Lightning Bugs

It was early in the evening of June 5th. I’m going to have mark it on my calendar so I don’t forget. I had just spent the day working in the yard and doing everything possible to make it presentable for another week. The truth is, no matter how much you mow or how many weeds you pull you inevitably have seven days at most before the process will need to be repeated.

As I slowly pushed the lawn mower back into the garage residual grass clippings began to fall from the chassis but by that point I was too lazy to even think about sweeping them up. I was much too tired and they would have to wait til morning. And yet the smell of sweat and gas that permeated my senses gave me a great feeling of accomplishment.
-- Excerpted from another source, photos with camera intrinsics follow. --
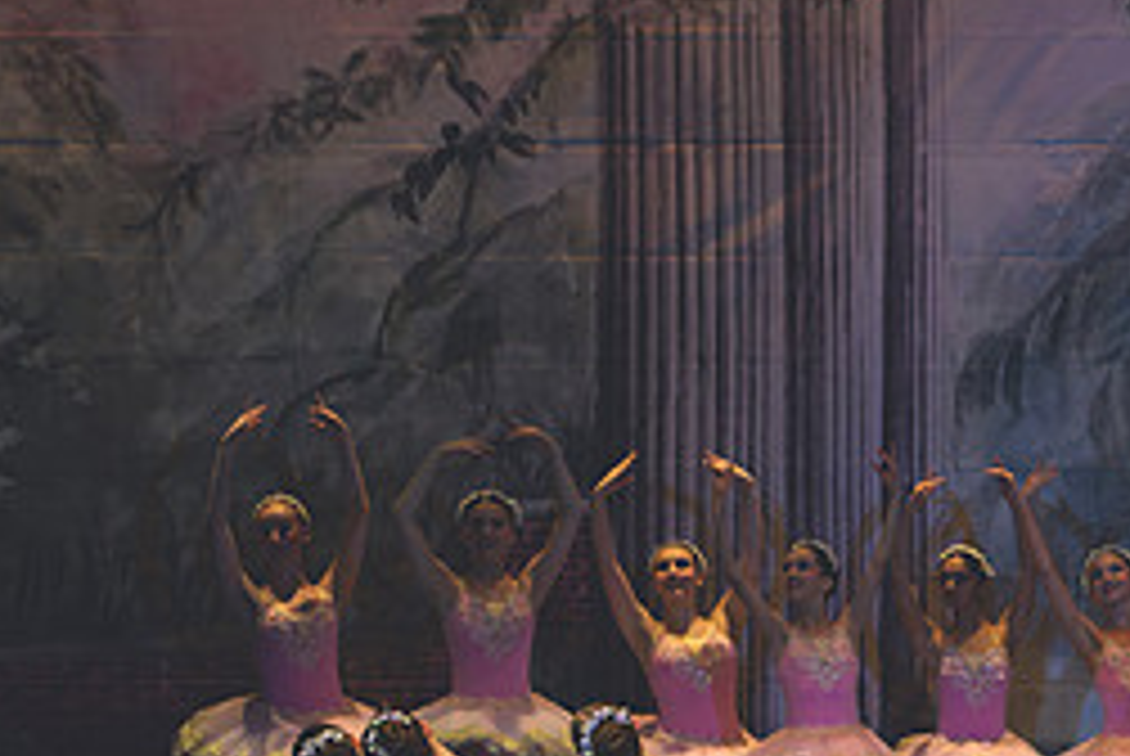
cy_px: 666
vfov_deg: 4.4
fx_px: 9930
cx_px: 1270
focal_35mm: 316
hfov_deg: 6.5
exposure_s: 1/500
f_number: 2.8
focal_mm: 105
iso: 800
I grabbed a beer out of the fridge and walked out on to the patio for some much-needed rest and to chill out as twilight settled in. I sat down at the table to enjoy the warm breeze and to admire my landscaping work. That’s when I saw them for the first time this year.

Lightning bugs.

I think the correct term for them is Photuris lucicrescens. Some others may use the word firefly in their vernacular. But we here in the Northeast portion of the country refer to them as lightning bugs. A bug that even the person with the most severe form of insectophobia will usually find attractive. Sure, the butterfly is beautiful and the lady bug is cool but as far as I’m concerned, nothing compares to the majesty of the lightning bug and I’ll be happy to tell you why.

There are certain things in life that remind you of different seasons of the year. We all know that when leaves begin to fall autumn is here. And when flowers begin to spring up from their deep sleep we know that spring has indeed sprung. But when we see the first lightning bug of the year it’s magical. It’s like welcoming home an old friend. One who’s been gone for months and now suddenly comes back with word that summer is finally here.

Long before I became experienced in the art of the lawn mow, my early summer evenings were spent catching these wonderful illuminating creatures. Nothing could compare to a day of swimming with friends in the pool and then seeing how many we could catch as the day drew to a close.

Running barefoot through dark back yards wearing shorts and a tank top without a single care in the world except for the task at hand was pure freedom. And there was always a feeling of wonder as you caught one of these little critters and then watched it slowly climb to the highest part of your finger, spread it’s wings and fly away.

Sometimes I’d capture them and put them in an old mayonnaise jar with holes poked in the lid. I’d fill the jar with long blades of grass to contain my treasures. I liked to think this was God’s intended way of making a lantern. Of course, it wouldn’t be long before the lights in the jar would go out as the lightning bugs would begin to succumb to the lack of air and I’d have to release them on my Mother’s demands.

The most fun of all though was during what I always called the “final hour”. This was usually around 9PM and right before my parents would call me in for the evening.

You’d still notice the firestorm of lights in the yard but now there was one that always seemed to burn bigger and brighter. It was the grand daddy of lightning bugs making an appearance.  At least, Grand Daddy is what I called him.

Grand Daddy was the baddest bug of all and of course, he was also the one that was almost impossible to catch. Every time you’d get close enough he’d fly just out of reach of your grasp. It was as if he knew the measurement of his assailant. I’m sure he was always thinking to himself: “Ok, this kid is four feet eight inches tall – I’ll hover six feet five inches off the ground”. But if you were lucky enough to capture a Grand Daddy when he let down his guard, you were always the winner of the evening’s festivities. It was childhood summer at it’s finest.

I think I had just finished my beer when the firestorm of lights began. Out of the corner of my eye I saw Grand Daddy flying nearby and I tried to make a pass to get him. Still smart as ever, he calculated the precise distance for my five feet eight inch frame and was just out of my reach.

I sat back down in my chair and smiled as I thought about how care free and fun those nights were and how my own daughter loves chasing the lightning bugs now.  I still try to never miss an opportunity to chase them with her.

I often wonder how there could possibly be any interest in watching television at night during this time of year.

Especially when there literally is so much entertainment right in our own backyards.